Mit den geplanten Maßnahmen möchte Gesundheitsminister Daniel Bahr (FDP) die wohnortnahe medizinische Versorgung flächendeckend sicherstellen. Mediziner sollen vor allem durch finanzielle Anreize in dünn besiedelte Regionen gelockt werden. Der Entwurf sieht unter anderem vor, dass Ärzte keine Abschläge mehr auf ihre Honorare hinnehmen müssen, wenn sie in dünn besiedelten Gebieten arbeiten. Bisher sorgte eine Deckelung dafür, dass ein Landarzt finanzielle Nachteile hat, wenn er besonders viele Patienten behandelt. Zudem sollen Familie und Beruf künftig besser vereinbar sein, um auch mehr Medizinerinnen für das Leben auf dem Land zu gewinnen. Ferner will sich die Bundesregierung für mehr Medizin-Studienplätze einsetzen. Dazu soll auch eine sogenannte eine "Landarztquote" eingeführt werden. Krankenkassen rechnen durch die Neuregelung mit Mehrkosten von 200 Millionen Euro im Jahr. Gesundheitsminister Bahr verteidigte den Entwurf gegen Kritik und erklärte, wenn man jetzt nichts gegen bereits bestehende oder drohende Unterversorgung tue, werde es auf Dauer teurer für die Versicherten.

NRW-Ministerin Steffens: Ärztemangel bleibt, Versicherte zahlen drauf

Gesundheitsministerin Barbara Steffens hat heute das beschlossenen Versorgungsstrukturgesetz kritisiert. „Das von Bundesgesundheitsminister Daniel Bahr groß angekündigte Gesetz ist wohl kaum zur Bekämpfung des Ärztemangels auf dem Land geeignet. Anreize für eine Niederlassung auf dem Land oder in vermeintlich weniger attraktiven Stadtteilen werden nicht wirken, solange eine Praxisgründung oder -übernahme in Stadtteilen mit vielen Privatpatientinnen und -patienten attraktiver bleibt", sagte Steffens. Der Gesetzentwurf biete zu wenig praktikable Instrumente für eine bedarfsgerechte Steuerung des Niederlassungsverhaltens. Die Ministerin kritisierte zudem auch, dass die im Bundesvergleich geringere Vergütung der Ärzte in Nordrhein-Westfalen entgegen der bisherigen Absichten nicht beseitigt werden soll. „Ohne eine Angleichung wird die Honorarsituation zu einem Standortnachteil für Nordrhein-Westfalen, der Niederlassungen unattraktiver macht und letztendlich zu einem enormen Nachteil für die hiesigen Patientinnen und Patienten wird.
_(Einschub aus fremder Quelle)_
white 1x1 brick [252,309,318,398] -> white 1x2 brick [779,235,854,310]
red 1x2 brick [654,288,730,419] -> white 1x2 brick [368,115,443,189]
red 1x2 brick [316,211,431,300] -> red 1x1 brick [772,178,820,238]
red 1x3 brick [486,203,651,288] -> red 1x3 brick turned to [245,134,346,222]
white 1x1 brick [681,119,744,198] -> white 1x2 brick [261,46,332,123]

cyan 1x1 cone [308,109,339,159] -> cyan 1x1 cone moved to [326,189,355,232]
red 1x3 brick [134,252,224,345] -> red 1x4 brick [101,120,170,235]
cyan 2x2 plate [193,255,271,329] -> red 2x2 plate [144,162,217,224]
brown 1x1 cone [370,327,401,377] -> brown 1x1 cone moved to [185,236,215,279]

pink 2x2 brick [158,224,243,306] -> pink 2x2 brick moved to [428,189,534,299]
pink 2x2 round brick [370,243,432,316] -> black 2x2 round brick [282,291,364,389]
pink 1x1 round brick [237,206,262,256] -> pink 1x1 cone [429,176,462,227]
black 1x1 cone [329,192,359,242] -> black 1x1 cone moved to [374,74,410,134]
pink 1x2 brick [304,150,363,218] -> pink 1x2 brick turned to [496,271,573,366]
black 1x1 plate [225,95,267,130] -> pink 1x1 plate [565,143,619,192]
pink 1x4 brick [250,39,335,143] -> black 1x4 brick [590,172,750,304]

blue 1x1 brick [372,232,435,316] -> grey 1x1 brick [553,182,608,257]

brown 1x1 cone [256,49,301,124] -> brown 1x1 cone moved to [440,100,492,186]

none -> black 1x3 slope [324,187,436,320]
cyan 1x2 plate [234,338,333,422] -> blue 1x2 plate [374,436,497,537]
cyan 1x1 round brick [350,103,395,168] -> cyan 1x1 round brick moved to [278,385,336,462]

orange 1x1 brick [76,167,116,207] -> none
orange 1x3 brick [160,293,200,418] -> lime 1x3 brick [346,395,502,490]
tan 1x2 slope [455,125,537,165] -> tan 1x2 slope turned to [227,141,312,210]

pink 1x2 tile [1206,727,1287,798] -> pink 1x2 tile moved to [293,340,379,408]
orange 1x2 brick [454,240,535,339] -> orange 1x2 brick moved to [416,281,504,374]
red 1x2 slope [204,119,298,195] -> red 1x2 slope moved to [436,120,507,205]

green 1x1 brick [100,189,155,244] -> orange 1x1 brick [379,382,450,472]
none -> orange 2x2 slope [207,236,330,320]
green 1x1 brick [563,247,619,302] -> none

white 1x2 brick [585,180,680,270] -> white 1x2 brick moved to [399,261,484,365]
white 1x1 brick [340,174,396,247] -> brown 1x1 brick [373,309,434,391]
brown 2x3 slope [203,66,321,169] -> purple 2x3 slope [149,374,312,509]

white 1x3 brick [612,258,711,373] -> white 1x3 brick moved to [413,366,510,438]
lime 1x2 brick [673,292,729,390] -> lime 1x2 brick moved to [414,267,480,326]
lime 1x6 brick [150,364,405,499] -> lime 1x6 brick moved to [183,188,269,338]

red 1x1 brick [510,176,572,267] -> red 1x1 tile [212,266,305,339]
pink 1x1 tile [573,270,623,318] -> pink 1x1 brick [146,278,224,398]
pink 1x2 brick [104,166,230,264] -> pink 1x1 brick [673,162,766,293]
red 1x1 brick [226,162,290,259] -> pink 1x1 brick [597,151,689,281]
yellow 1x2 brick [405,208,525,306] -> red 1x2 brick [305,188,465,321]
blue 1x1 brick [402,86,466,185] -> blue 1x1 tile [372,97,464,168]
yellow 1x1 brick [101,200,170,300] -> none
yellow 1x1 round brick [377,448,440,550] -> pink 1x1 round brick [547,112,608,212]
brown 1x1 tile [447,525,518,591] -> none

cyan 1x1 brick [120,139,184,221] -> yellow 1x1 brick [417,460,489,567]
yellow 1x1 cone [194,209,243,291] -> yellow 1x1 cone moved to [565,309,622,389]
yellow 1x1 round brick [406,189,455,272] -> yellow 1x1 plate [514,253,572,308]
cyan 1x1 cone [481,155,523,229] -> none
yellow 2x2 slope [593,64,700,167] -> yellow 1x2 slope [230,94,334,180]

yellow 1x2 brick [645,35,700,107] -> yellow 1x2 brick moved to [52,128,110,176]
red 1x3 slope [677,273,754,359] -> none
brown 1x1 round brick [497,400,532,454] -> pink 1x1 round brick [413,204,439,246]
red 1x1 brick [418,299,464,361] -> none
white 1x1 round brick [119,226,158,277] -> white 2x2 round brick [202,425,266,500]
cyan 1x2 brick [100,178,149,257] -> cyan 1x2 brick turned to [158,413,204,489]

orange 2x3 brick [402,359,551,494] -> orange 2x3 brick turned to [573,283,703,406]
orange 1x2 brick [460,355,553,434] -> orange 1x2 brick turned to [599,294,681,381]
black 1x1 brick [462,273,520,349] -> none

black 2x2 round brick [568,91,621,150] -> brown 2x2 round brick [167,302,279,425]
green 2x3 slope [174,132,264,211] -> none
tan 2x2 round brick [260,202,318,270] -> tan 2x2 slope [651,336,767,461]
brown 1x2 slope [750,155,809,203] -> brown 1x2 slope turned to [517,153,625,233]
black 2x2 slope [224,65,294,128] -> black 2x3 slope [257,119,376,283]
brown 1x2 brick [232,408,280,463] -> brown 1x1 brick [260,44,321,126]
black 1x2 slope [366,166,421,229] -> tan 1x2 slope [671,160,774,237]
Das kann nicht hingenommen werden. Hier erwarte ich von einem Minister, der aus Nordrhein-Westfalen kommt, mehr Bereitschaft die inakzeptable Situation für die Ärztinnen und Ärzte in Nordrhein-Westfalen anzugehen. Natürlich erwarte ich auch von den Ärztinnen und Ärzten, dass GKV-Versicherte nicht schlechter behandelt werden und länger auf Termine warten müssen als Privatversicherte", so Steffens weiter.

Zu begrüßen seien die verbesserten Möglichkeiten, die ambulante Versorgungsplanung auf der Landesebene flexibler zu gestalten und regionale Besonderheiten zu berücksichtigen. Dies hätten die Länder dem Bundesgesundheitsminister abringen können. Es werde jetzt auf die Beteiligten im Land ankommen, das Gesetz so auszugestalten, dass auch für die Patienten eine Verbesserung der medizinischen Versorgung vor Ort erreicht wird. Steffens kündigte an, im Bundesratsverfahren Anträge zu stellen, um das Gesetz patientengerechter zu gestalten.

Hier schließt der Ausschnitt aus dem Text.